Aida Mahmudova


Aida Mahmudova is an Azerbaijan artist and supporter of contemporary art. Closely connected to the ruling regime in Azerbaijan, Mahmudova has been involved in the operation of several art museums in Baku.

Early life and education

Mahmudova was born in 1982 in Baku. She is the niece of the сurrent First Lady of Azerbaijan, Mehriban Aliyeva. In 2006, she graduated from Central Saint Martin`s College of Art and Design in London with a BA Degree in Fine Art. In 2009, she graduated from the American Intercontinental University with a BA Degree in Fashion Marketing.

Career

Since 2012, Mahmudova has been Director of the Museum of Modern Art in Baku. In 2011, she founded YARAT, a not-for-profit contemporary art organisation based in Baku, Azerbaijan. She works in installation, sculpture and painting to capture forgotten and marginal corners of her rapidly modernising country. Mamudova claims that Yarat is independent from the ruling regime because she received money to start the organisation from a bank, not her family.
Since 2012, Mahmudova has been the Curatorial Director of the Baku Museum of Modern Art. She has participated in exhibitions with other artists and her works have been exhibited internationally.
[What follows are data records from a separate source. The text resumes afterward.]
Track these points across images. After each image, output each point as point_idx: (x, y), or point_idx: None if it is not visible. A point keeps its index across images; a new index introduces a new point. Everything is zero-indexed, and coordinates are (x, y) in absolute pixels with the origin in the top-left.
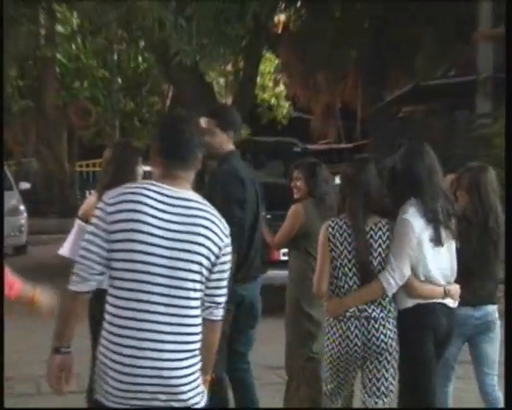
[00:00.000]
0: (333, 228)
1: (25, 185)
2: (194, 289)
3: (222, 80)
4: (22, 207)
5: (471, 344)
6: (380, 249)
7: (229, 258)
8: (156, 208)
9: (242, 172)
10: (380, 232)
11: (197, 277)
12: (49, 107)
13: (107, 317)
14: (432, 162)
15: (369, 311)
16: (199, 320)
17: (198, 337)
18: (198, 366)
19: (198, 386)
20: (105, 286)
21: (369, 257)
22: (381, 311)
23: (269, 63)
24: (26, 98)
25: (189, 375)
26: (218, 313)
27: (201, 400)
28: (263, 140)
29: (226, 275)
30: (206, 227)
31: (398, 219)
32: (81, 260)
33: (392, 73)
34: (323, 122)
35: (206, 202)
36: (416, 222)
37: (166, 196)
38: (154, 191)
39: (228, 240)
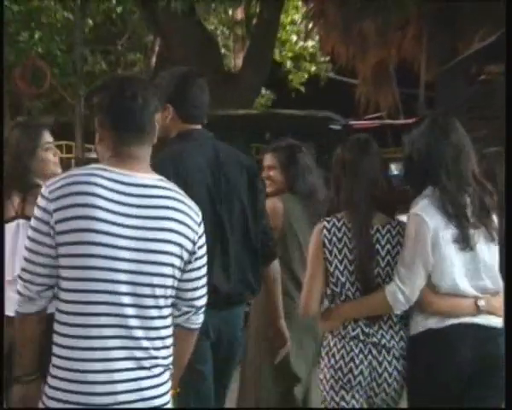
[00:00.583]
0: (329, 230)
1: None
2: (165, 297)
3: (228, 31)
4: None
5: None
6: (388, 258)
7: (204, 251)
8: (111, 200)
9: (190, 158)
10: (388, 235)
11: (169, 281)
12: None
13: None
14: (460, 140)
15: (378, 337)
16: (170, 331)
17: (170, 351)
18: (170, 382)
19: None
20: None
21: (373, 267)
22: (392, 338)
23: (292, 11)
24: None
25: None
26: (197, 320)
27: None
28: (288, 113)
29: (204, 272)
30: (176, 220)
31: (408, 215)
32: (24, 274)
33: (470, 19)
34: (373, 88)
35: (171, 185)
36: (430, 218)
37: (122, 183)
38: (106, 178)
39: (202, 229)
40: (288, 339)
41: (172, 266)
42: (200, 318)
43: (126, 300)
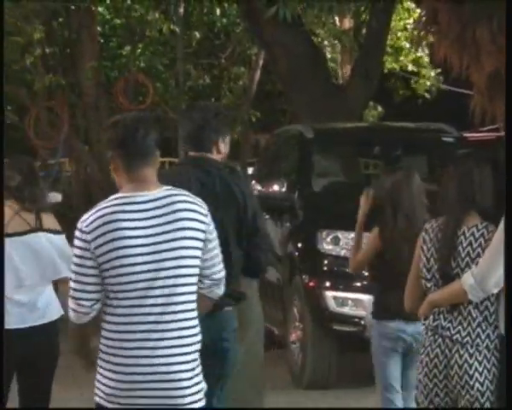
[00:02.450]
0: (426, 231)
1: (54, 197)
2: (193, 280)
3: (336, 42)
4: None
5: None
6: (467, 259)
7: (215, 233)
8: (131, 220)
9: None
10: (471, 238)
11: (194, 268)
12: (85, 84)
13: (107, 327)
14: None
15: (453, 331)
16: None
17: (199, 334)
18: (199, 366)
19: (200, 388)
20: None
21: (451, 267)
22: (468, 335)
23: (404, 15)
24: (53, 72)
25: (193, 378)
26: (219, 292)
27: (201, 398)
28: (399, 126)
29: (217, 251)
30: (188, 218)
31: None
32: (75, 294)
33: None
34: (488, 99)
35: (177, 190)
36: None
37: (137, 203)
38: (125, 204)
39: (209, 217)
40: None
41: (194, 256)
42: (221, 290)
43: (158, 292)
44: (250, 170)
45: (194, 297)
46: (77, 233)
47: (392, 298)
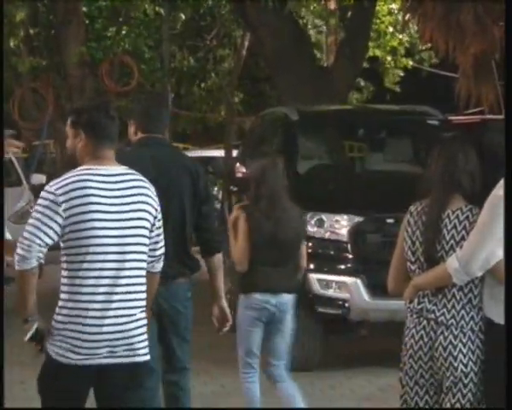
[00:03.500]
0: (411, 213)
1: (38, 179)
2: (144, 252)
3: (322, 24)
4: None
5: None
6: (452, 242)
7: (161, 215)
8: (100, 189)
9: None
10: (455, 221)
11: (146, 240)
12: (71, 65)
13: (65, 288)
14: None
15: (437, 313)
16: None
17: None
18: (145, 320)
19: (146, 340)
20: None
21: (436, 250)
22: (453, 317)
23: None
24: (38, 54)
25: (143, 329)
26: (159, 266)
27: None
28: (383, 108)
29: (161, 230)
30: (146, 195)
31: (491, 195)
32: (25, 241)
33: None
34: (474, 82)
35: (133, 170)
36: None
37: (103, 175)
38: (92, 174)
39: (157, 200)
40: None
41: (147, 231)
42: (160, 265)
43: (115, 265)
44: (235, 152)
45: (144, 268)
46: (45, 194)
47: (260, 273)
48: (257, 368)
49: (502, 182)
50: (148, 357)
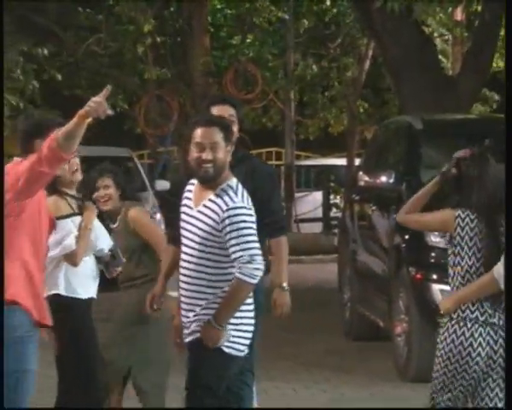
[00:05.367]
0: (462, 219)
1: (162, 185)
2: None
3: (447, 33)
4: (159, 217)
5: None
6: None
7: None
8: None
9: None
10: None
11: None
12: (196, 73)
13: None
14: None
15: (496, 319)
16: None
17: None
18: None
19: None
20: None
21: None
22: (500, 318)
23: None
24: (163, 62)
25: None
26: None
27: None
28: None
29: None
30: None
31: None
32: (259, 257)
33: None
34: None
35: None
36: None
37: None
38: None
39: None
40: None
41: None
42: None
43: None
44: (357, 161)
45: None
46: (248, 211)
47: None
48: None
49: None
50: None
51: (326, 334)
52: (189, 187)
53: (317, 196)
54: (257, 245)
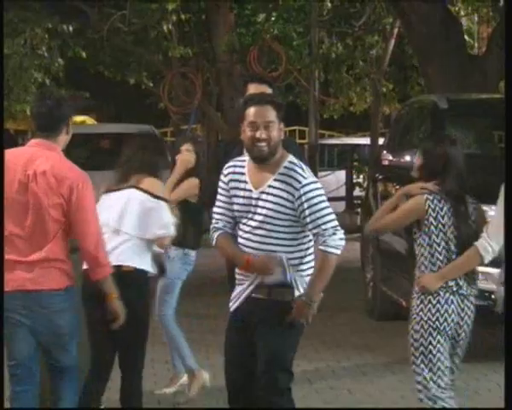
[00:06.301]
0: (432, 201)
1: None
2: None
3: (474, 13)
4: None
5: None
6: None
7: None
8: None
9: None
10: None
11: None
12: (220, 51)
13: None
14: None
15: (464, 290)
16: None
17: None
18: None
19: None
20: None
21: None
22: (473, 289)
23: None
24: (188, 39)
25: None
26: None
27: None
28: None
29: None
30: None
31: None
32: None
33: None
34: None
35: None
36: None
37: None
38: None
39: None
40: None
41: None
42: None
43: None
44: (381, 140)
45: None
46: (319, 185)
47: None
48: None
49: None
50: None
51: (349, 313)
52: (237, 168)
53: (341, 175)
54: (334, 216)
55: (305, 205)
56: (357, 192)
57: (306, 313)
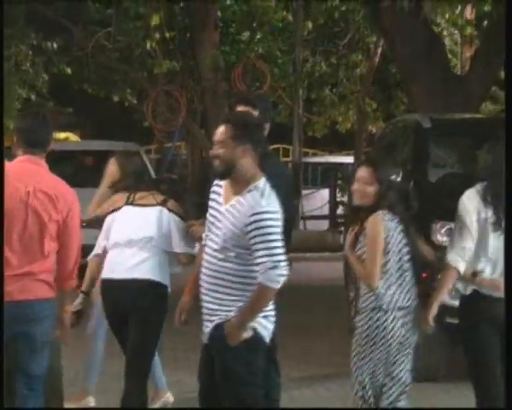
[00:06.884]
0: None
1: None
2: None
3: (456, 32)
4: None
5: None
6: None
7: None
8: None
9: None
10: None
11: None
12: (205, 68)
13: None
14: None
15: (404, 303)
16: None
17: None
18: None
19: None
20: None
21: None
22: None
23: None
24: (173, 57)
25: None
26: None
27: None
28: None
29: None
30: None
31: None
32: (283, 262)
33: None
34: None
35: None
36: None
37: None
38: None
39: None
40: None
41: None
42: None
43: None
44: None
45: None
46: (278, 216)
47: None
48: None
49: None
50: None
51: (331, 331)
52: (220, 183)
53: (324, 193)
54: (281, 250)
55: (253, 233)
56: (340, 211)
57: (236, 335)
In 2015, she started her first solo exhibition ‘Passing By’ in the US at the Leila Heller Gallery.

Style

Though Azerbaijan has an abysmal human rights record, Mahmudova tries to distance herself from anything the government does or the freedom of expression it denies. She claims impartiality to artistic content as "“Artists can express what they like. I do not interfere.”
Mahmudova’s artwork tends to be abstract. Without clear outline of her painting objects, she uses blurry paint strokes to create shapeless pictures. She stresses on the texture on her works. She favours thick dry layers of pigments and texture to make her works more dimensional. It helps to emphasise the texture of the paint and also the canvas. It makes a high contrast on her use of substantial textured paint and abstract displayed images.
Mahmudova’s choice of colour is various. Her artworks show good understanding of colour matching. She can use thick, high contrast colour to create energetic, colourful paintings. She seldom uses bright tone of the colour. For example, her ‘Rambling Vine, 2015’ demonstrates her use of thick, dry layer of pigment to create the rough texture. And she tends to tone down the bright colour like typical yellow to be macaroon yellow mixed with pickle green and grey.
These mixture of colour is cohesive to her paint brushes, bold and yet non-systematic or formulated. It could be interpreted as struggling against rules. See’ The neighbours’ and ‘The Fountain’, she do not limited herself using thick texture to express herself. She would use wet,low contrast, dripping liquid paints through the heights of canvas to express sense of malcony. Both textured and loose formed artworks suggested the same idea, Aida do not want to limit her paintings so that most of her works cannot find a clear cut outline of objects.“Memory is the material of my work.” – Aida Mahmudova often applied this brief but very precise analysis on her own art pieces.”
What makes her artworks so blurry and dreamy is her memories cannot be displayed exactly. “My art is a constant and continued investigation of my memory, as it informs my identity. The touchstone of this search and the main source of my inspiration are the forgotten, untouched, and undeveloped locations in Azerbaijan. Our physical world is shifting at a pace so rapid that our memories are frequently blurred, and our ‘remembered’ past is often forgotten or altered by our subconscious.” There are uncertainties in betweens. “Aida Mahmudova’s artwork delves into the emotive facets of ‘longing’ – specifically, the longing for the memory of a place, rather than for the place itself. The artist simultaneously meditates on how memory is tied to the debris of the past. Her paintings and other works present history as a collection of mementos, which appear fragmented and partial, and are accessible only through the mediation of personal perceptions and emotional responses.”

Artwork

Most of the art work done by Mahmudova is inspired by the landscapes and the built environment. In 2012, her work “recycled” was exhibited in the 012 Baku Public Art Festival. In her recent art work, she is inspired by the tra

Solo exhibitions

In 2015, Mahmudova had her first solo exhibition "Passing by" in the United States. In this exhibition, the seven paintings were displayed. The theme of the paintings was inspired by her previous work. Also, it is inspired by the built environment and the landscapes of her living space.